Aim of the task: Skip any pictures. Repeat the data exactly, from its first line through the line that holds "Published In IJCRT", both included.

[Items from a data source]
○ ○ ○
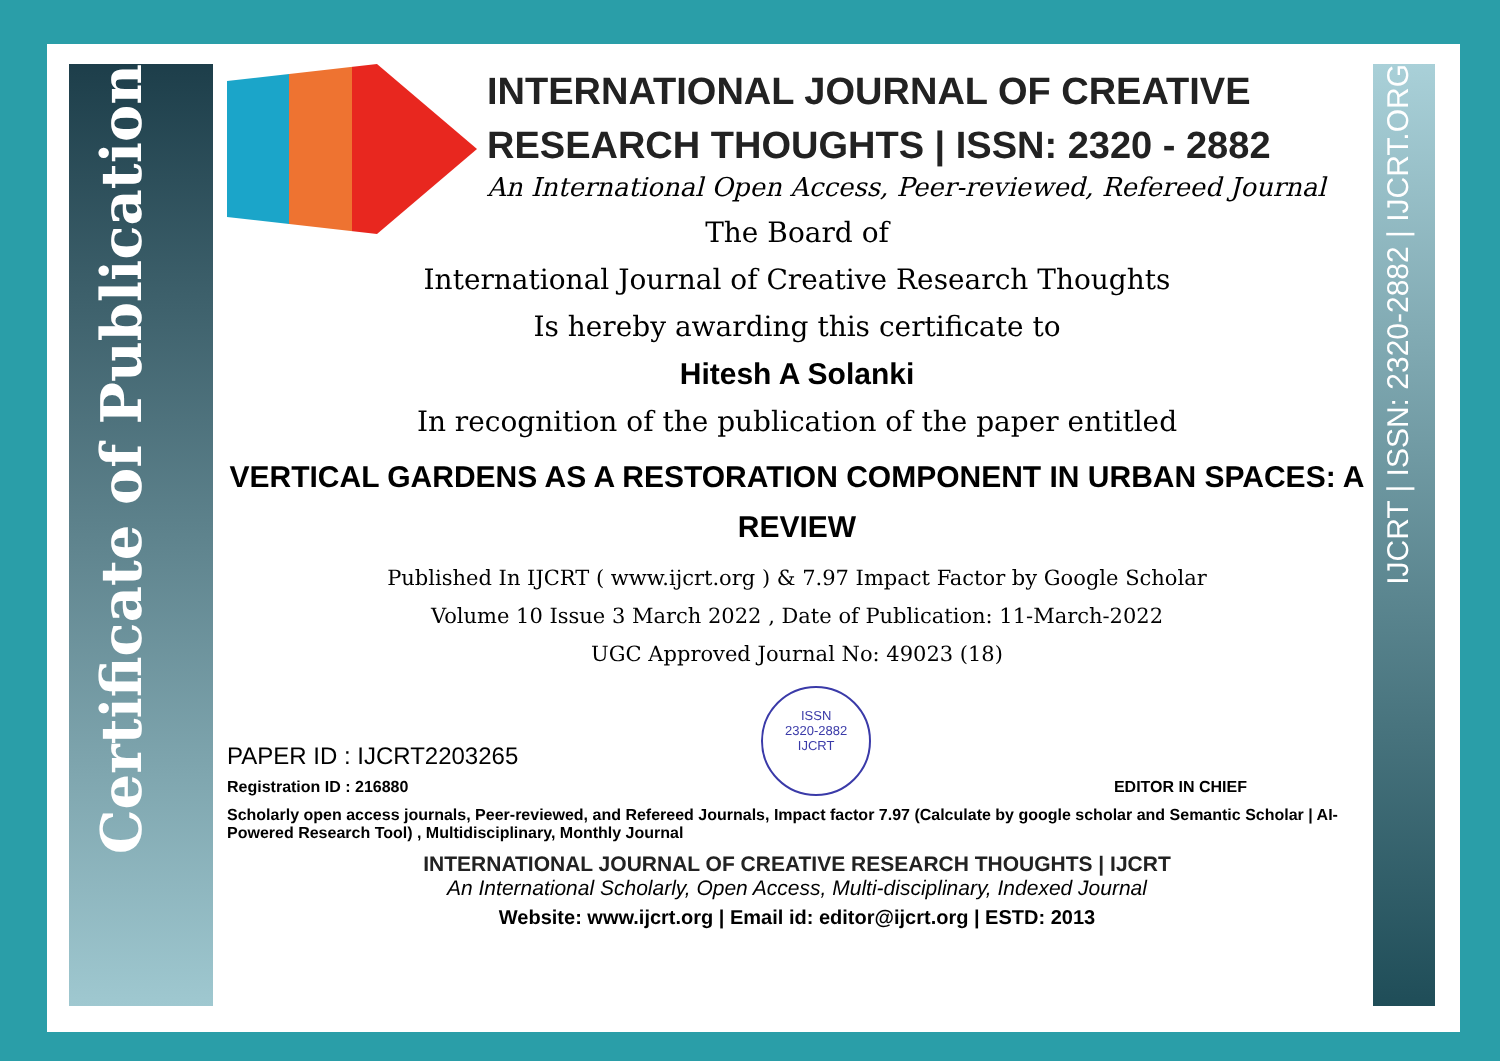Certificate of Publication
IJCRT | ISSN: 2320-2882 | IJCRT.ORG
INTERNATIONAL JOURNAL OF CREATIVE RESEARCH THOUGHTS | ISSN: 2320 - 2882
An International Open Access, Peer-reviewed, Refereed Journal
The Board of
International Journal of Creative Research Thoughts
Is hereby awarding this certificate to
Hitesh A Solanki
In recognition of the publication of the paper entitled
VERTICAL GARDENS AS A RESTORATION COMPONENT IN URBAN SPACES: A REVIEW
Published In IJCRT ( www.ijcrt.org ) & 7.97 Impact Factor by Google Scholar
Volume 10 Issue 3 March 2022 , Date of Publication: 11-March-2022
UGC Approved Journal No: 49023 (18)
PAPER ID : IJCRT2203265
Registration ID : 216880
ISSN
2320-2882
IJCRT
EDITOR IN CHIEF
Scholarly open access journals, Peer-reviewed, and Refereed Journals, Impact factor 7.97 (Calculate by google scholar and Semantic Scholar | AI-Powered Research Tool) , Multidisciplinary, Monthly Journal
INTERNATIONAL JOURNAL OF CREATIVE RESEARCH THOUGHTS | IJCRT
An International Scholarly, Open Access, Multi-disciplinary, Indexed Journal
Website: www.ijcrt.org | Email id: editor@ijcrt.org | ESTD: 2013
○ ○ ○
Solution to the problem:
Certificate of Publication
IJCRT | ISSN: 2320-2882 | IJCRT.ORG
INTERNATIONAL JOURNAL OF CREATIVE RESEARCH THOUGHTS | ISSN: 2320 - 2882
An International Open Access, Peer-reviewed, Refereed Journal
The Board of
International Journal of Creative Research Thoughts
Is hereby awarding this certificate to
Hitesh A Solanki
In recognition of the publication of the paper entitled
VERTICAL GARDENS AS A RESTORATION COMPONENT IN URBAN SPACES: A REVIEW
Published In IJCRT ( www.ijcrt.org ) & 7.97 Impact Factor by Google Scholar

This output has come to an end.